What you should do:
Select each line of the items below that contains the string "onリコリモ", and copy those lines out.

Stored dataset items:
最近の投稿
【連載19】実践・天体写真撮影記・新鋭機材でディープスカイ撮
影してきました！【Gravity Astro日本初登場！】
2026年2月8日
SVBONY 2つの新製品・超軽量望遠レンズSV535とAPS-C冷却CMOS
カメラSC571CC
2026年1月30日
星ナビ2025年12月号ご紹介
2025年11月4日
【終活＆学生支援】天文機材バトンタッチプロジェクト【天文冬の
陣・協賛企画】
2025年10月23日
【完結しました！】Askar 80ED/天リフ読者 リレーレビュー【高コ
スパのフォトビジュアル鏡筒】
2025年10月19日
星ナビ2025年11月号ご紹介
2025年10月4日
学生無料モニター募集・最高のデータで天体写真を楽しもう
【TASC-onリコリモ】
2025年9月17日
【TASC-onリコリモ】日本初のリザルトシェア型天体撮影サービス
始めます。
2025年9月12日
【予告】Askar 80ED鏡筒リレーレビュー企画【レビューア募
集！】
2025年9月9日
---
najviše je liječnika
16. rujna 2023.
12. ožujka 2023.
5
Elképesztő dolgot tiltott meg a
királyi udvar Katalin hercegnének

Output for this exercise:
【TASC-onリコリモ】
【TASC-onリコリモ】日本初のリザルトシェア型天体撮影サービス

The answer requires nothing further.